Won’t: Bid way more than asking. Only 9 percent of wanna-be buyers said they would bid between 6 and 10 percent over the asking price for a property. This finding surfaces the uber-importance of checking in with an experienced local agent to get a briefing on precisely how much over asking homes are selling for in your area. This empowers you to tweak your online house hunting price range low enough that you can make an over-asking offer and be successful without breaking the bank. And once you’ve gotten a reality-based estimate of the over-asking norm, it will loom less ominously in your mind’s eye as a potential American Dream-killer.
Worry: I won’t qualify for a mortgage. Thirty percent of all people who identified themselves as planning to buy a home in the future said they were worried they might not be able to qualify for a home loan. (Interestingly, only 25 percent of buyers in hot markets like Oakland and Las Vegas expressed this concern – rapidly rising prices and knowing lots of other buyers are closing transactions in your town seems to ease this fear.)
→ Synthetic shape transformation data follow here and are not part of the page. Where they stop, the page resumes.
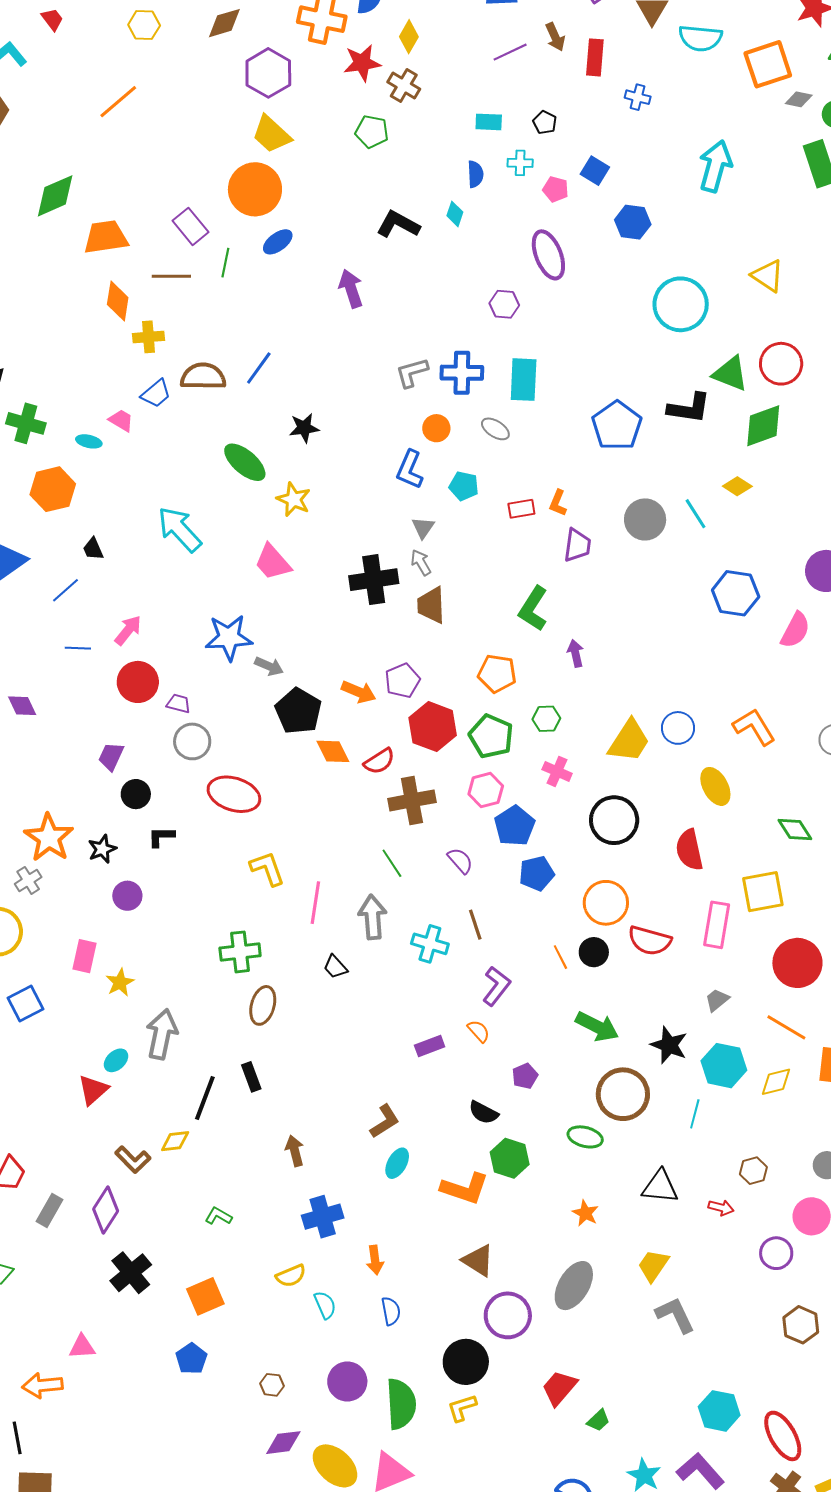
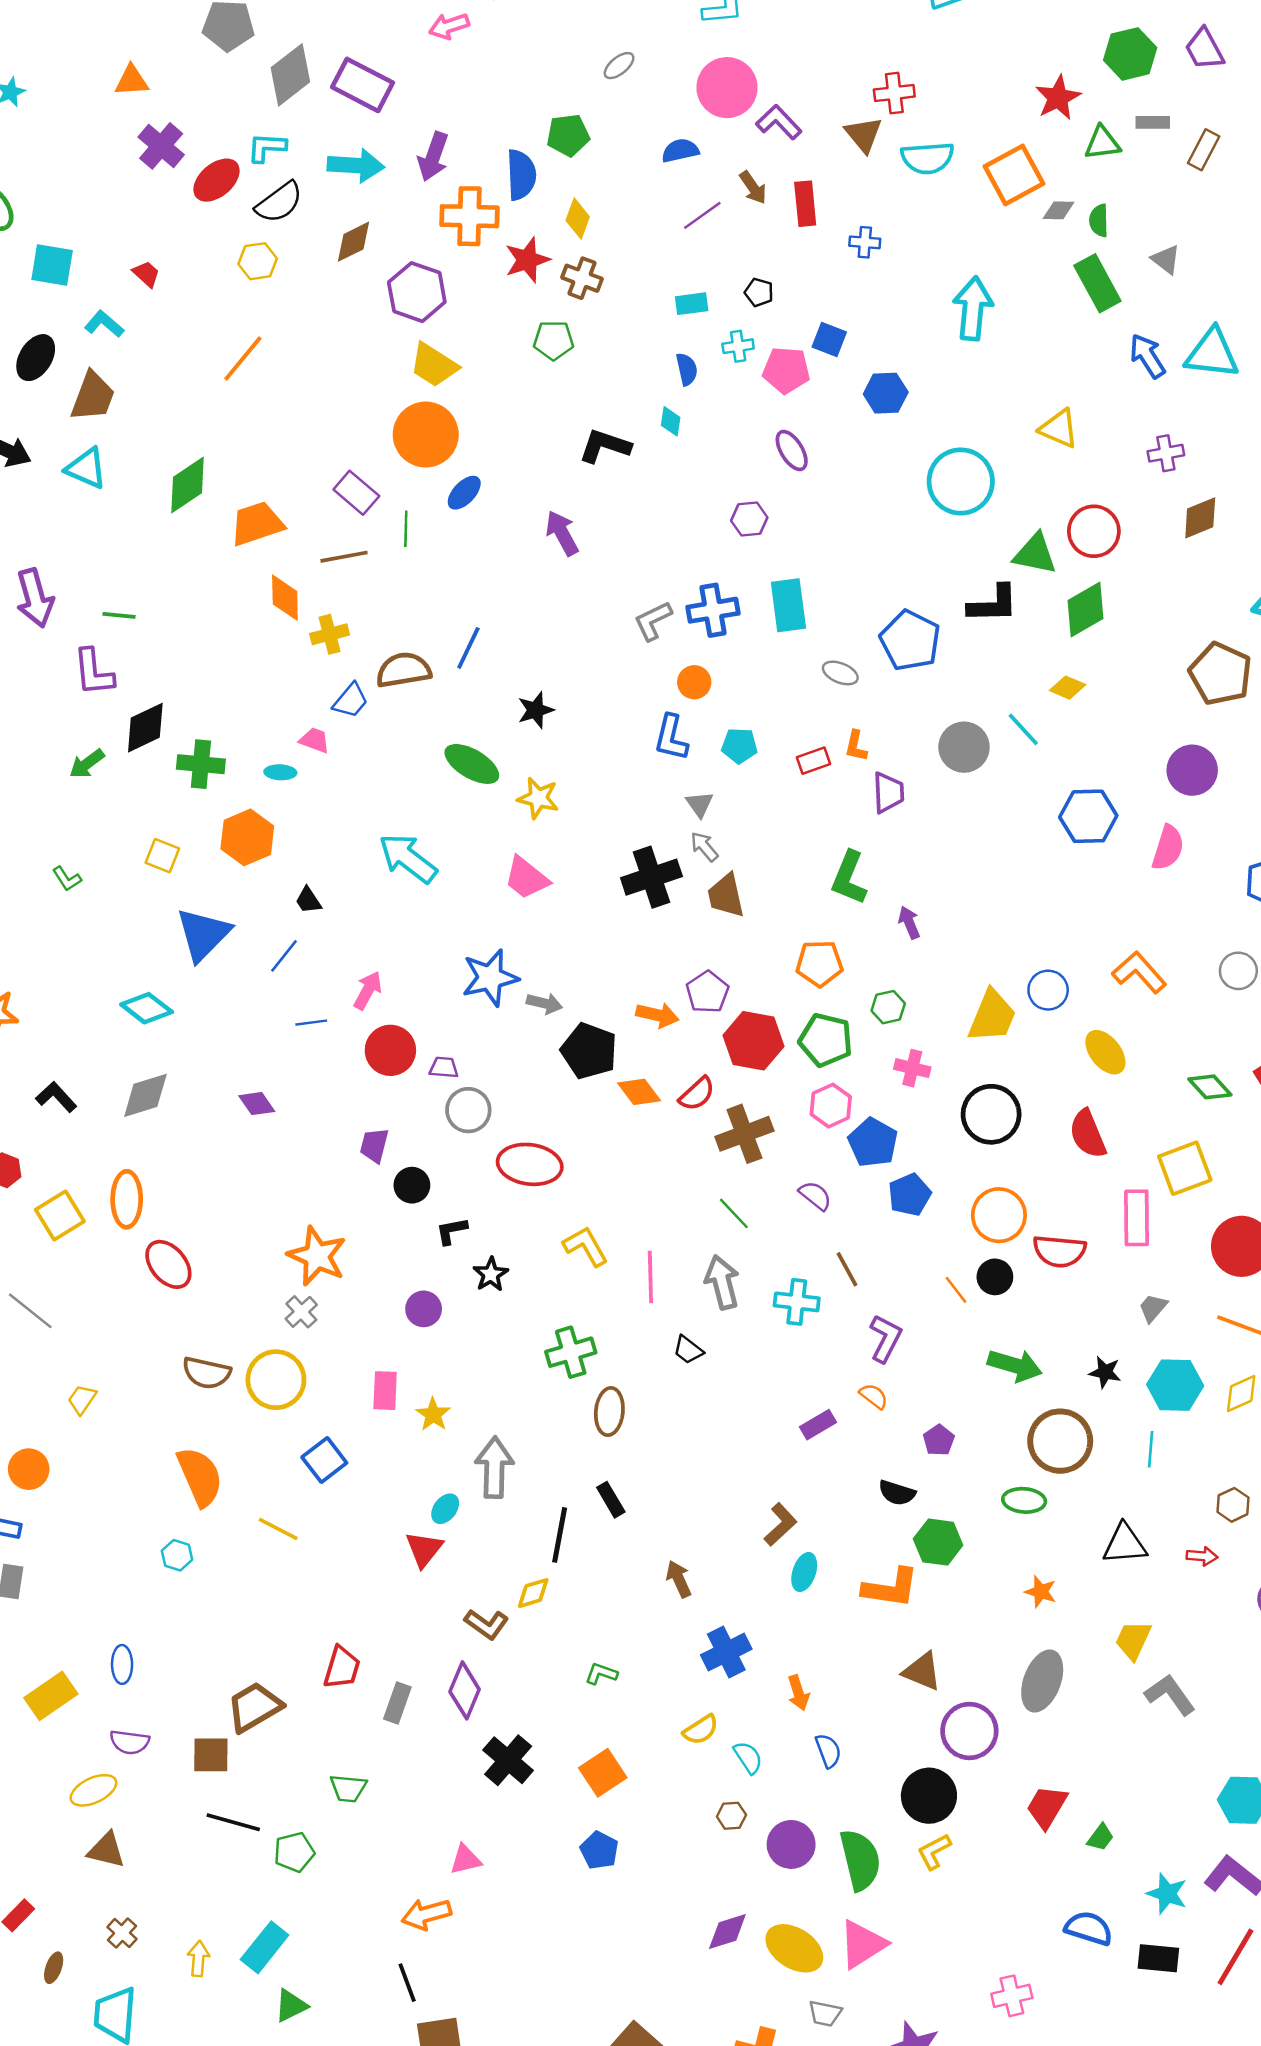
pink pentagon: (556, 189) -> (786, 370), size x1.5
purple ellipse: (548, 255) -> (792, 450), size x0.7
gray ellipse: (495, 429) -> (840, 673), moved
black star: (102, 849) -> (491, 1274), moved
black star: (669, 1045) -> (1105, 1372), size x0.7
brown hexagon: (272, 1385) -> (731, 1816), moved

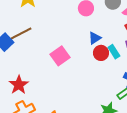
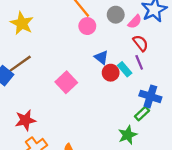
blue triangle: (95, 38) -> (101, 57), turned -40
red star: (19, 85) -> (25, 120), turned 30

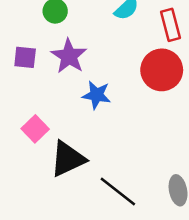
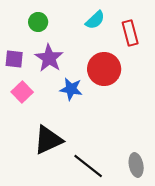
red circle: (162, 70) -> (104, 69), moved
pink square: (35, 129) -> (22, 92), moved

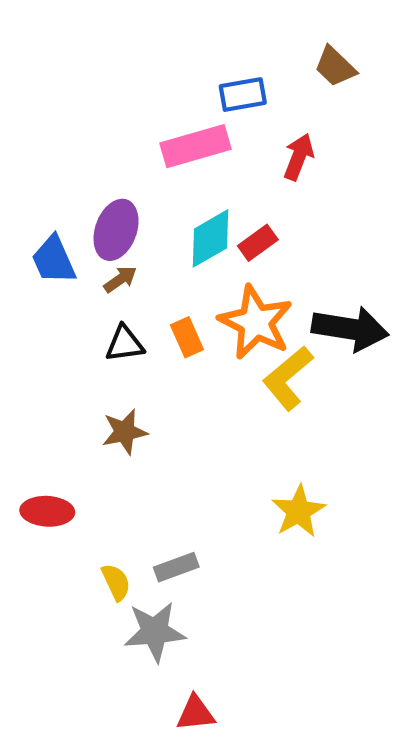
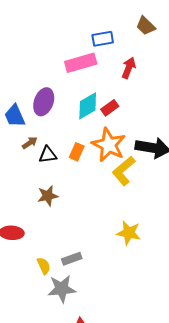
brown arrow: (120, 279) -> (30, 143), moved
orange rectangle: (187, 337) -> (77, 152), turned 48
yellow star: (299, 511) -> (129, 233), turned -30

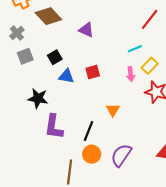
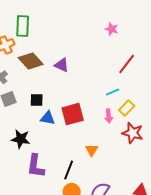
purple triangle: (86, 30) -> (62, 65), moved
black square: (55, 57) -> (37, 100), turned 32
red square: (93, 72) -> (73, 114), size x1.6

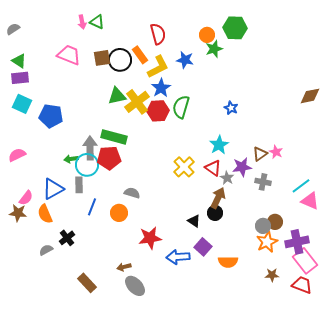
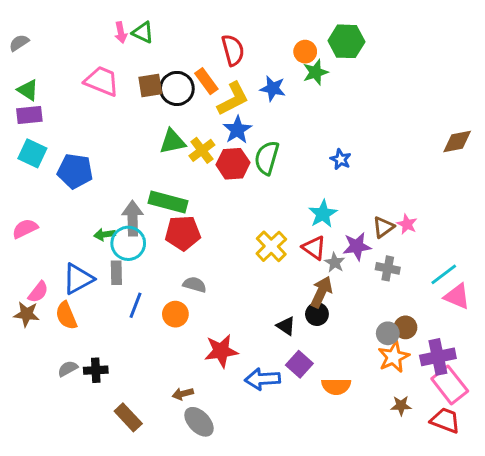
yellow cross: (137, 102) -> (202, 150), size x0.7
red pentagon: (109, 158) -> (183, 233), moved
black cross: (67, 238) -> (96, 370), moved, turned 35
Of all the worries on the list, this is the one over which a smart buyer has the most power. So exercise it! Work with a mortgage broker who was referred by friends, family members or an agent you trust. And ideally, work with them months – even a year or more – before you plan to buy. They can help you put an action plan in place around boosting your savings and credit score, and minimize your debt and credit dings, that you can work to minimize mortgage qualifying dramas when the time is right. They can also help give you a stronger sense of what you can afford vis-a-vis your income, to help you anticipate any challenges related to what sort of home your dollar will buy in your market.
ALL: What worries do you have about today’s market? Which steps are you willing to take in your quest to achieve the American Dream?